# ASSIGNMENT
Copy the entries without a single change. Pictures should be dropped.

# RECORDS FOR THE EXERCISE
____________________

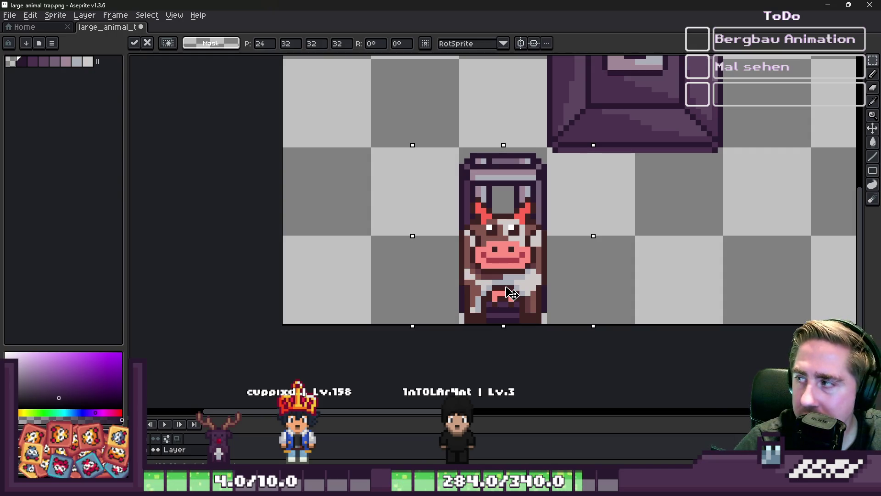
mouse_move(511, 293)
left_mouse_down()
mouse_move(375, 280)
mouse_move(336, 300)
mouse_move(358, 280)
mouse_move(687, 292)
left_mouse_up()
key("Return")
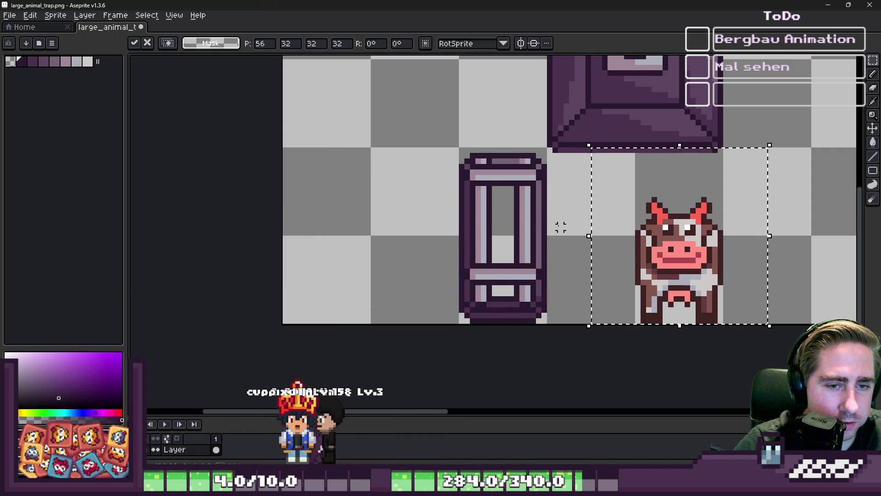
Step: Try a pasted copy of the narrow cage frame over the cow, then discard it and deselect
left_click_drag(456, 155, 542, 282)
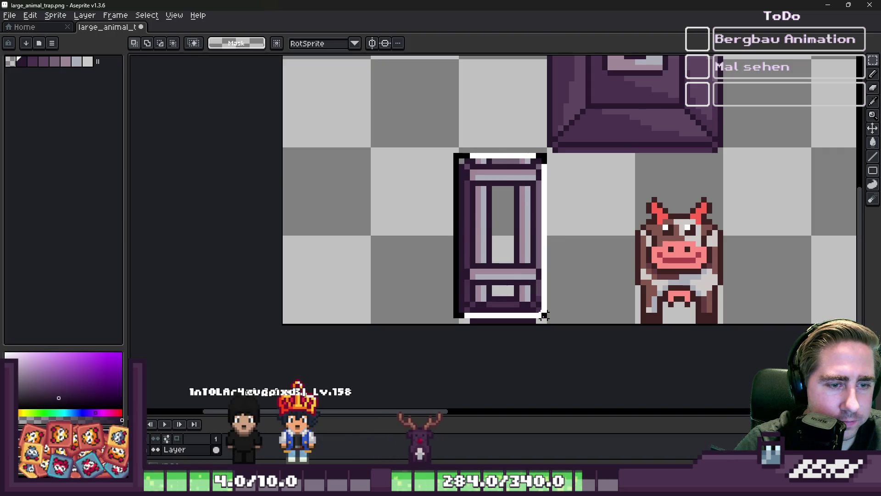
key("ctrl+c")
key("ctrl+v")
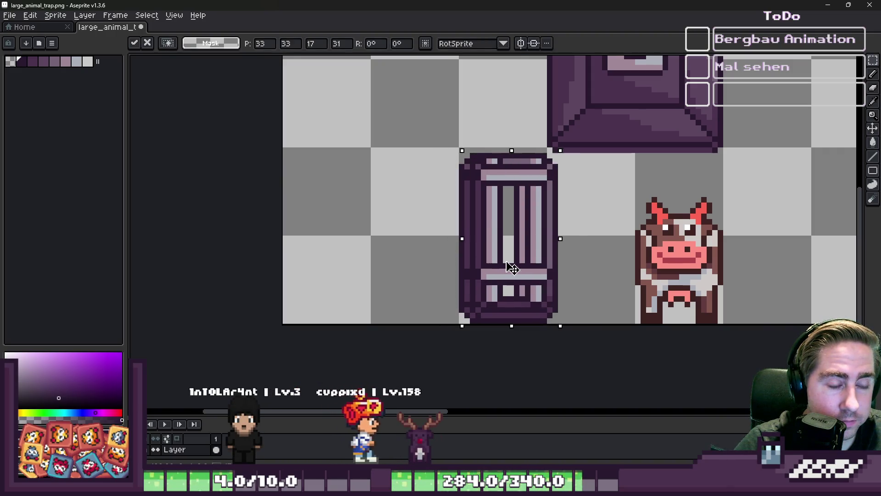
left_click_drag(509, 262, 672, 279)
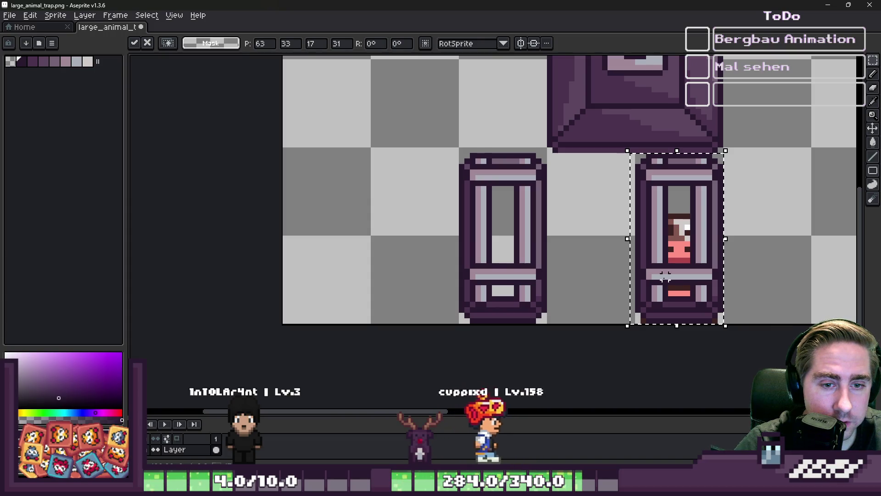
key("Escape")
key("ctrl+d")
Step: Switch to the pencil with a square brush shape
scroll(524, 165, "up", 2)
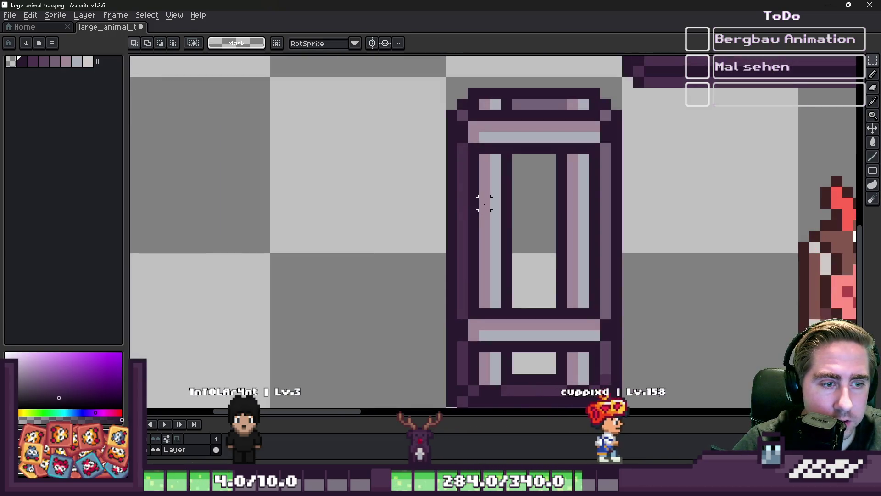
key("b")
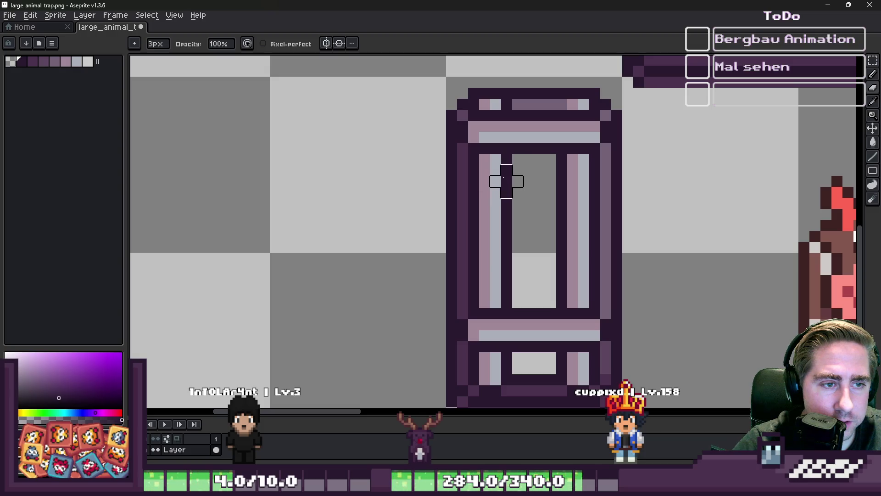
left_click(139, 42)
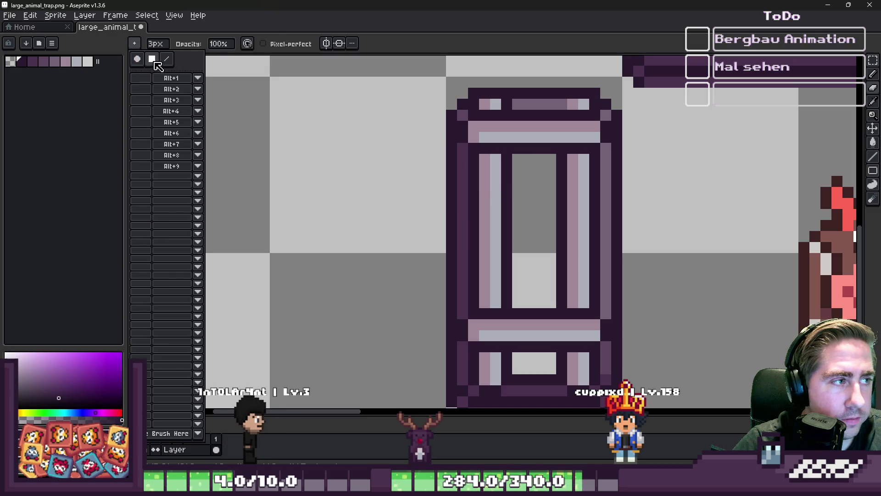
left_click(153, 60)
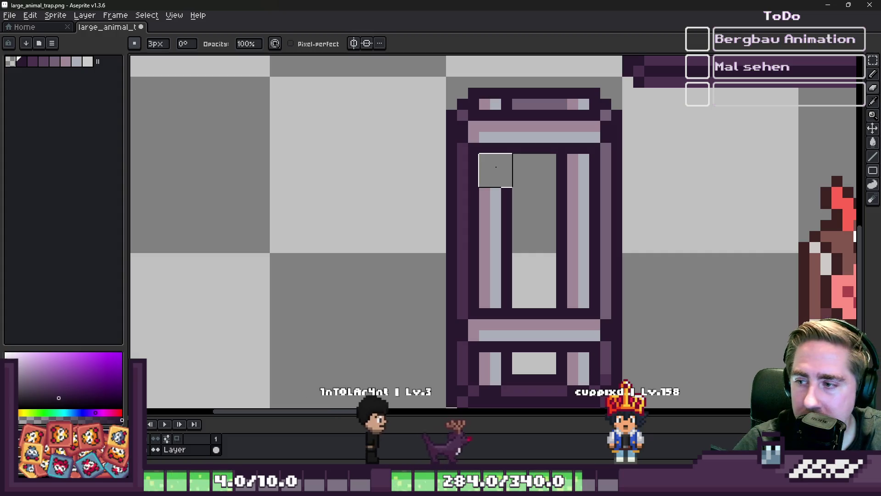
Step: Erase the light stripes of the cage's inner bars and its lower inner band
mouse_move(496, 166)
left_mouse_down()
mouse_move(495, 294)
mouse_move(570, 291)
mouse_move(571, 169)
left_mouse_up()
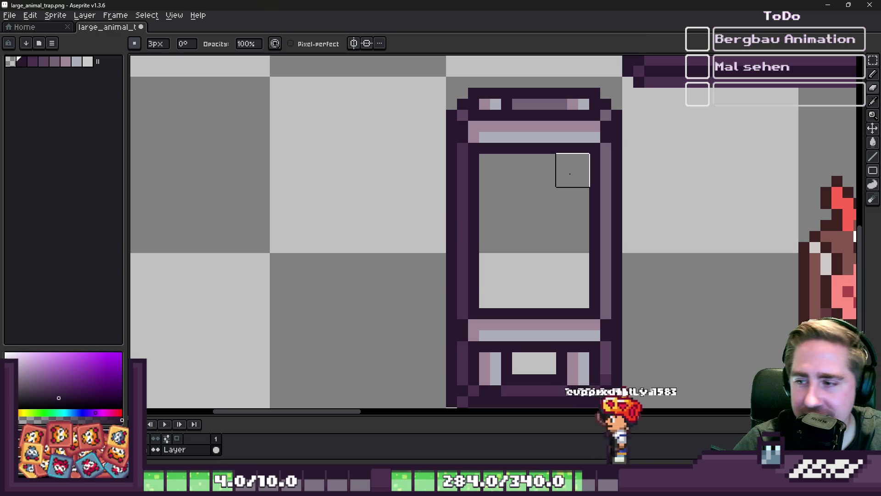
scroll(494, 170, "down", 2)
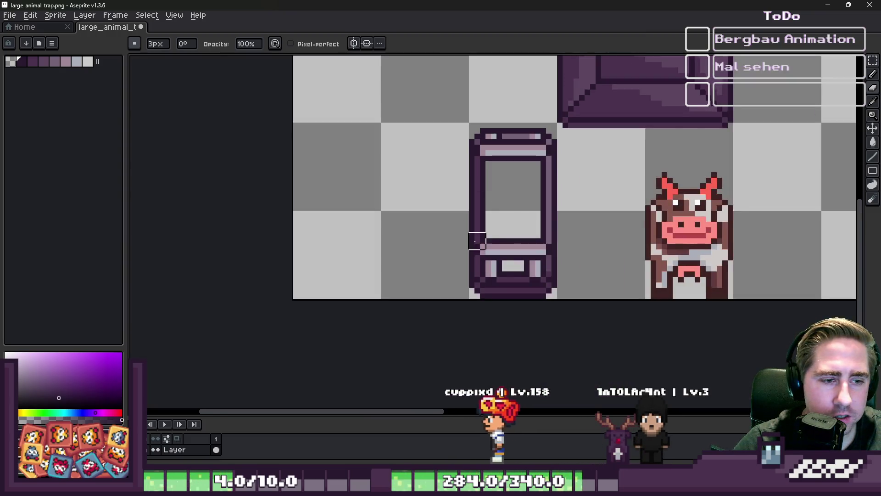
scroll(477, 241, "up", 3)
mouse_move(490, 240)
left_mouse_down()
mouse_move(593, 238)
mouse_move(592, 165)
mouse_move(549, 197)
mouse_move(479, 193)
left_mouse_up()
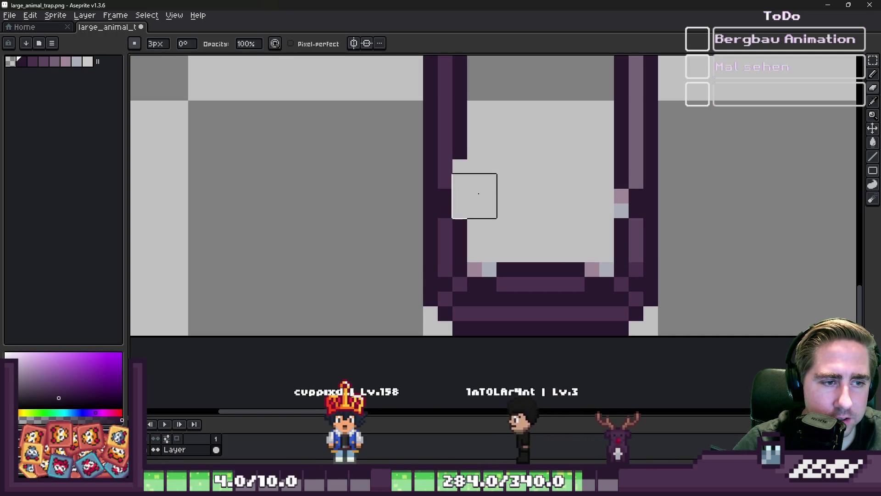
Step: Patch the left frame edge and right column with picked dark, light and mid purples
key("b")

____________________

# ANSWER TO THIS EXERCISE
mouse_move(511, 293)
left_mouse_down()
mouse_move(375, 280)
mouse_move(336, 300)
mouse_move(358, 280)
mouse_move(687, 292)
left_mouse_up()
key("Return")
Step: Try a pasted copy of the narrow cage frame over the cow, then discard it and deselect
left_click_drag(456, 155, 542, 282)
key("ctrl+c")
key("ctrl+v")
left_click_drag(509, 262, 672, 279)
key("Escape")
key("ctrl+d")
Step: Switch to the pencil with a square brush shape
scroll(524, 165, "up", 2)
key("b")
left_click(139, 42)
left_click(153, 60)
Step: Erase the light stripes of the cage's inner bars and its lower inner band
mouse_move(496, 166)
left_mouse_down()
mouse_move(495, 294)
mouse_move(570, 291)
mouse_move(571, 169)
left_mouse_up()
scroll(494, 170, "down", 2)
scroll(477, 241, "up", 3)
mouse_move(490, 240)
left_mouse_down()
mouse_move(593, 238)
mouse_move(592, 165)
mouse_move(549, 197)
mouse_move(479, 193)
left_mouse_up()
Step: Patch the left frame edge and right column with picked dark, light and mid purples
key("b")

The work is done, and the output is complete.